Directions for this task: From the line containing "Rendered at 1500 by 1125 pixels." to the last line of the records, please reproduce every line exactly and nothing more.

Source data:
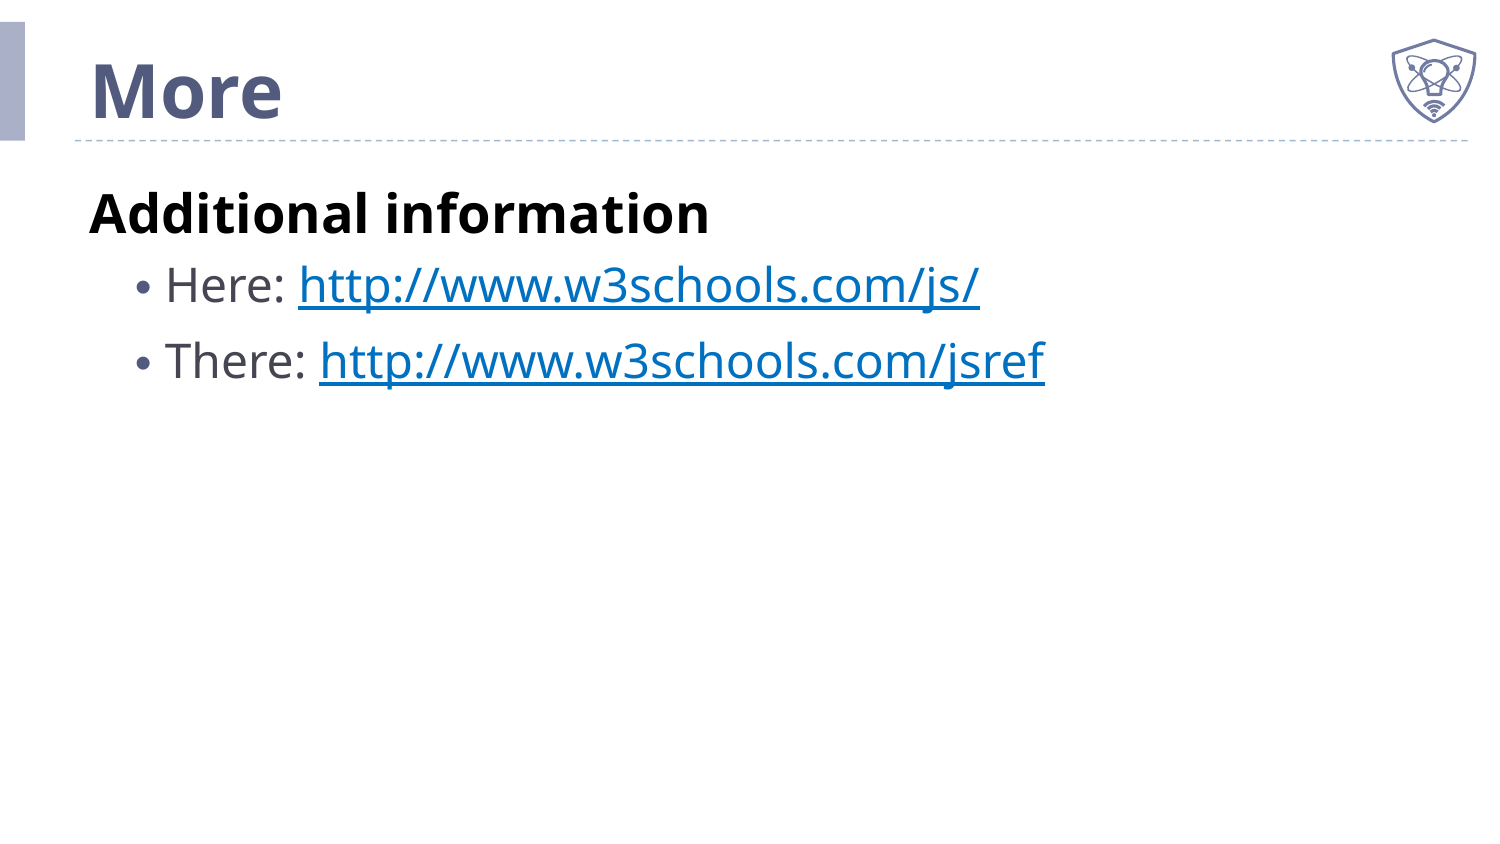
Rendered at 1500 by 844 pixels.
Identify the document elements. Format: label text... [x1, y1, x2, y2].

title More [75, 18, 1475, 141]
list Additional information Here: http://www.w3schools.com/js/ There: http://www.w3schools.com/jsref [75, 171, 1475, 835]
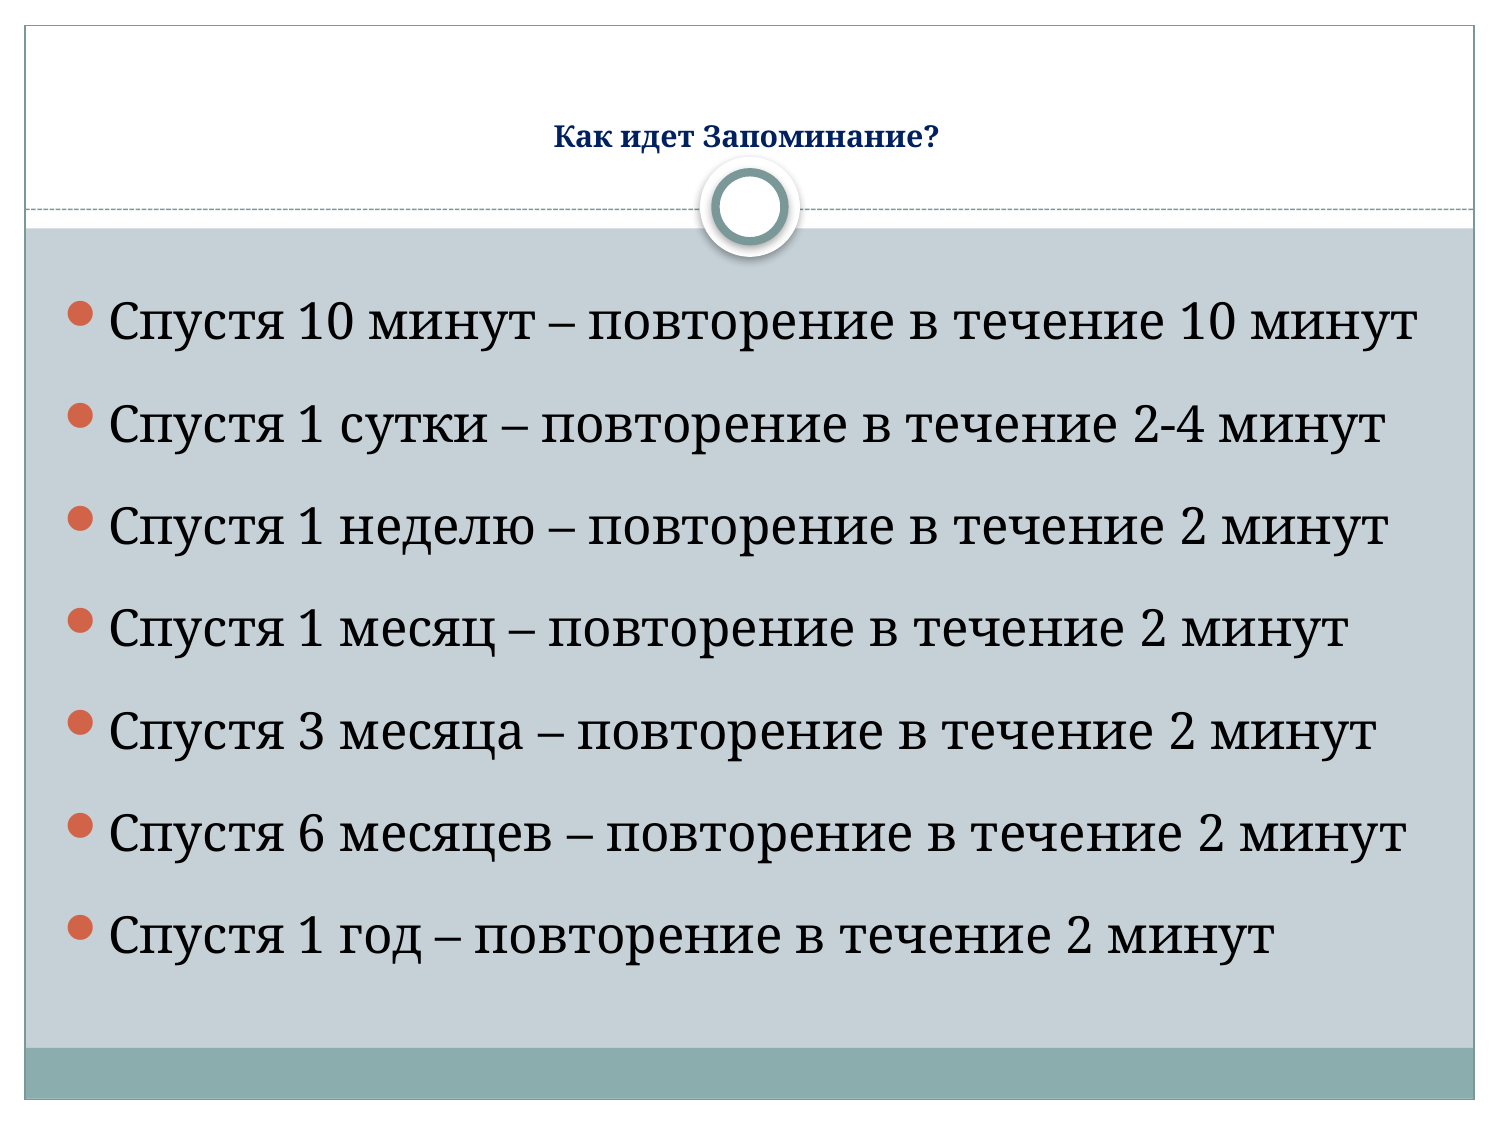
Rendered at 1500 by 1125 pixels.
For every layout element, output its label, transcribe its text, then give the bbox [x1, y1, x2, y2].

Exercise answer:
Rendered at 1500 by 1125 pixels.
For every layout element, output its label, transcribe its text, then give the bbox [x1, y1, x2, y2].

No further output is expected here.